Trent had pulled himself to his feet and was wiping snow from his coat, all the while using a cajoling voice, his attention focused upon his pet. "Just stay there, Buck. Don't move. Easy, boy." At last he remembered his boss. "Devin McGee? Because I can handle her, sir. Personally." A conspiratorial wink. "A little charm, a little of the old--you know. Piece of cake. I own Devin McGee."
The rabbit hopped again, trailing his leash. "Buck!"
District Attorney Aaron McCandliss watched Trent Ballard--the man he'd chosen for the year's most high-profile murder case--as he attempted to stalk and capture his huge, house-trained rabbit in a snowstorm on a busy Manhattan street. Trent Ballard was confident that he could handle Devin McGee, was he? He owned her?
McCandliss watched Buck jump a few more feet, the super-intelligent bunny rabbit managing to keep the leash just out of Ballard's grasp.
"Here, Bucky, come on. Be a good boy now. Come to daddy."
The D. A. suddenly wished he'd brought his antacids. His ulcer was acting up. He couldn't bear to watch any longer. But the farce held his attention for another few seconds, and in those seconds, his ace trial attorney Trent Ballard slipped and fell a second time and the old Buckster, the Buckaroo, the Buckwheat Bunny, put another five yards between himse
lf and his master.
"Pathetic," McCandliss muttered under his breath. He turned on his heel and didn't look back.
Patrick Roswell knew that he wasn't going to become a famous reporter if he let opportunities like this one get away.

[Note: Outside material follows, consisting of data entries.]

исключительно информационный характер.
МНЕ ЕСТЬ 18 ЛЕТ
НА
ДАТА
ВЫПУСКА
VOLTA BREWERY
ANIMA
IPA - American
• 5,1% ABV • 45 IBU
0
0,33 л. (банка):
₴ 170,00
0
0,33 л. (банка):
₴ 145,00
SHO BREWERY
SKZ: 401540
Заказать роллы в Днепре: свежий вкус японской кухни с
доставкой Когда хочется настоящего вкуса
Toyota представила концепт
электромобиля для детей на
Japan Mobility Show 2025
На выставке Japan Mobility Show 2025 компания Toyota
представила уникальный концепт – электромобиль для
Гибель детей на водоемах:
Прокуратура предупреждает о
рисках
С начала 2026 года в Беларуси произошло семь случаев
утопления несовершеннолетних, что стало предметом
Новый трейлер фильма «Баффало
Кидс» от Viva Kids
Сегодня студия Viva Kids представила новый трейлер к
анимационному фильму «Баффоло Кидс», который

Love-struck, crossword-challenged Henry from Murray's Bar & Grill might be an impeccable source for great cheeseburgers, but as a source for hard news, he was as yet unproved. Still, if Patrick could verify Henrys information about Arthur Hightower Sr.'s condition on November 4--that he'd been alive, and at the Sweeney Hotel--it would break the case wide open. And even more important, it would prove to Mr. Whitechapel that his young advertising salesman had what it took to be an investigative reporter.
But first, he had to endure a long, slow afternoon calling on his accounts--Hargrove Printing, DeBrook's Flowers, Dodge's Storm Doors, Cornelius Cups and Trophies, Cantors Custom Accessories, whatever they were. And all the while the wind was picking up and the clouds piled on one another.

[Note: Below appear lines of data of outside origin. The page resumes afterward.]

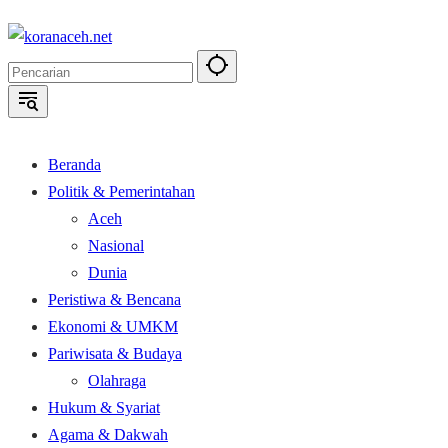
Langsung
ke
konten
Beranda
Politik & Pemerintahan
Aceh
Nasional
Dunia
Peristiwa & Bencana
Ekonomi & UMKM
Pariwisata & Budaya
Olahraga
Hukum & Syariat
Agama & Dakwah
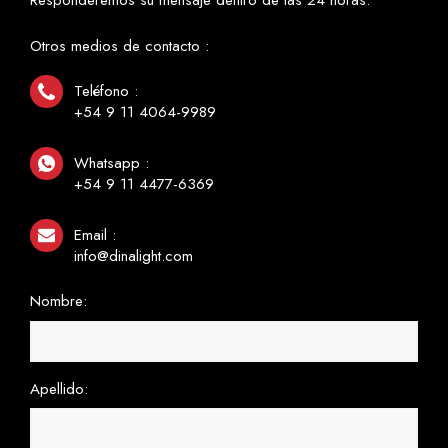
Otros medios de contacto :
Teléfono :
+54 9 11 4064-9989
Whatsapp :
+54 9 11 4477-6369
Email :
info@dinalight.com
Nombre:
Apellido:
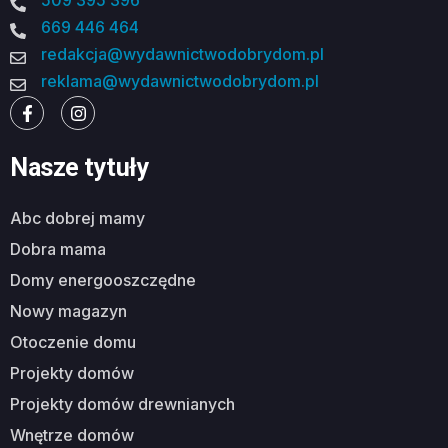
509 395 396
669 446 464
redakcja@wydawnictwodobrydom.pl
reklama@wydawnictwodobrydom.pl
Nasze tytuły
abc dobrej mamy
dobra mama
domy energooszczędne
nowy magazyn
otoczenie domu
projekty domów
projekty domów drewnianych
wnętrze domów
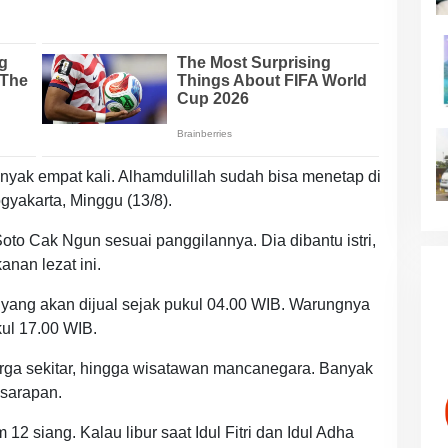
yak empat kali. Alhamdulillah sudah bisa menetap di
ogyakarta, Minggu (13/8).
o Cak Ngun sesuai panggilannya. Dia dibantu istri,
nan lezat ini.
 yang akan dijual sejak pukul 04.00 WIB. Warungnya
kul 17.00 WIB.
warga sekitar, hingga wisatawan mancanegara. Banyak
sarapan.
12 siang. Kalau libur saat Idul Fitri dan Idul Adha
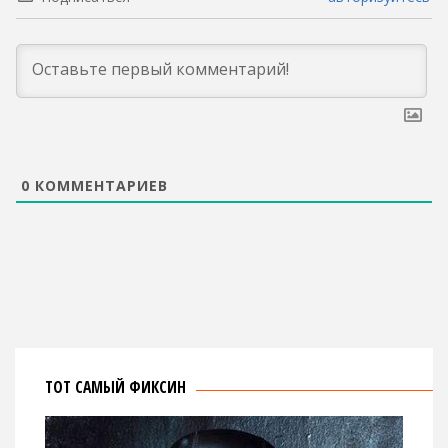
0
КОММЕНТАРИЕВ
ТОТ САМЫЙ ФИКСИН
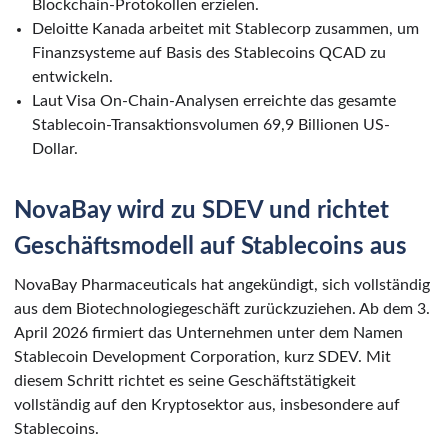
Blockchain-Protokollen erzielen.
Deloitte Kanada arbeitet mit Stablecorp zusammen, um
Finanzsysteme auf Basis des Stablecoins QCAD zu
entwickeln.
Laut Visa On-Chain-Analysen erreichte das gesamte
Stablecoin-Transaktionsvolumen 69,9 Billionen US-
Dollar.
NovaBay wird zu SDEV und richtet
Geschäftsmodell auf Stablecoins aus
NovaBay Pharmaceuticals hat angekündigt, sich vollständig
aus dem Biotechnologiegeschäft zurückzuziehen. Ab dem 3.
April 2026 firmiert das Unternehmen unter dem Namen
Stablecoin Development Corporation, kurz SDEV. Mit
diesem Schritt richtet es seine Geschäftstätigkeit
vollständig auf den Kryptosektor aus, insbesondere auf
Stablecoins.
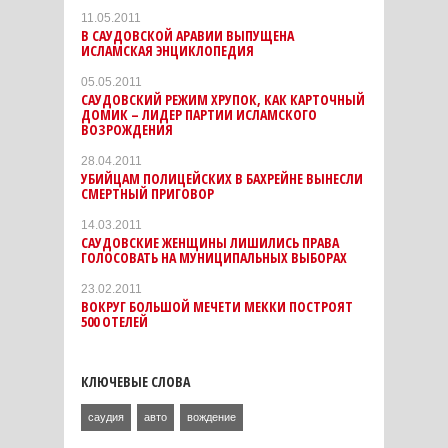
11.05.2011
В САУДОВСКОЙ АРАВИИ ВЫПУЩЕНА
ИСЛАМСКАЯ ЭНЦИКЛОПЕДИЯ
05.05.2011
САУДОВСКИЙ РЕЖИМ ХРУПОК, КАК КАРТОЧНЫЙ
ДОМИК – ЛИДЕР ПАРТИИ ИСЛАМСКОГО
ВОЗРОЖДЕНИЯ
28.04.2011
УБИЙЦАМ ПОЛИЦЕЙСКИХ В БАХРЕЙНЕ ВЫНЕСЛИ
СМЕРТНЫЙ ПРИГОВОР
14.03.2011
САУДОВСКИЕ ЖЕНЩИНЫ ЛИШИЛИСЬ ПРАВА
ГОЛОСОВАТЬ НА МУНИЦИПАЛЬНЫХ ВЫБОРАХ
23.02.2011
ВОКРУГ БОЛЬШОЙ МЕЧЕТИ МЕККИ ПОСТРОЯТ
500 ОТЕЛЕЙ
КЛЮЧЕВЫЕ СЛОВА
саудия
авто
вождение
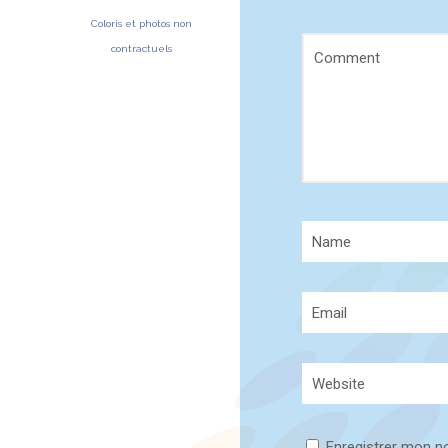
Coloris et photos non
contractuels
Enregistrer mon n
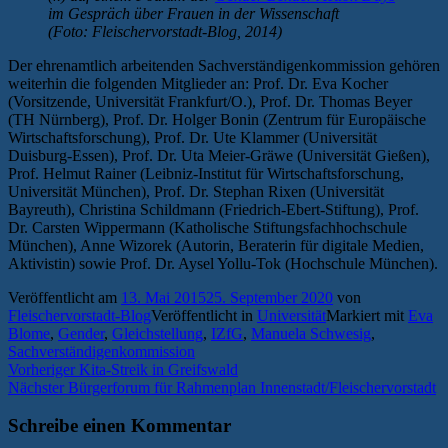
im Gespräch über Frauen in der Wissenschaft
(Foto: Fleischervorstadt-Blog, 2014)
Der ehrenamtlich arbeitenden Sachverständigenkommission gehören
weiterhin die folgenden Mitglieder an: Prof. Dr. Eva Kocher
(Vorsitzende, Universität Frankfurt/O.), Prof. Dr. Thomas Beyer
(TH Nürnberg), Prof. Dr. Holger Bonin (Zentrum für Europäische
Wirtschaftsforschung), Prof. Dr. Ute Klammer (Universität
Duisburg-Essen), Prof. Dr. Uta Meier-Gräwe (Universität Gießen),
Prof. Helmut Rainer (Leibniz-Institut für Wirtschaftsforschung,
Universität München), Prof. Dr. Stephan Rixen (Universität
Bayreuth), Christina Schildmann (Friedrich-Ebert-Stiftung), Prof.
Dr. Carsten Wippermann (Katholische Stiftungsfachhochschule
München), Anne Wizorek (Autorin, Beraterin für digitale Medien,
Aktivistin) sowie Prof. Dr. Aysel Yollu-Tok (Hochschule München).
Veröffentlicht am
13. Mai 2015
25. September 2020
von
Fleischervorstadt-Blog
Veröffentlicht in
Universität
Markiert mit
Eva
Blome
,
Gender
,
Gleichstellung
,
IZfG
,
Manuela Schwesig
,
Sachverständigenkommission
Beitragsnavigation
Vorheriger
Vorheriger
Kita-Streik in Greifswald
Nächster
Beitrag:
Nächster
Bürgerforum für Rah­men­plan Innenstadt/Fleischervorstadt
Beitrag:
Schreibe einen Kommentar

He made his last call on Karpfinger's Quality Caskets at seven-fifteen and, since he'd neglected to bring his heavy overcoat to town with him that morning, he decided that he had better go back to his apartment in Little Italy and get on some winter clothes if he didn't want to freeze to death. Somehow, with Hightower Sr. in the news and on his mind, this fate didn't seem as far-fetched as it normally might.
But before he went investigating, he had to get some food inside him. He hadn't eaten since lunch at Murray's, so he stopped in at the pizza place a block from home and ordered a ground beef and cheese calzone. "And, hey, Luigi, you want to throw in some tomatoes and lettuce and onion and maybe a pickle and some ketchup?"
"On a sesame seed bun yet?" Luigi spun his dough in the air, slapped it down on the marble counter, and barked his familiar laugh. "You want, Patrick, I could just make you up a cheeseburger?"
Patrick shook his head. "No, thanks, Luigi. You go to an Italian place, you don't order American. You know what I'm saying? Besides, I had a cheeseburger for lunch. I'm trying to get out of the routine."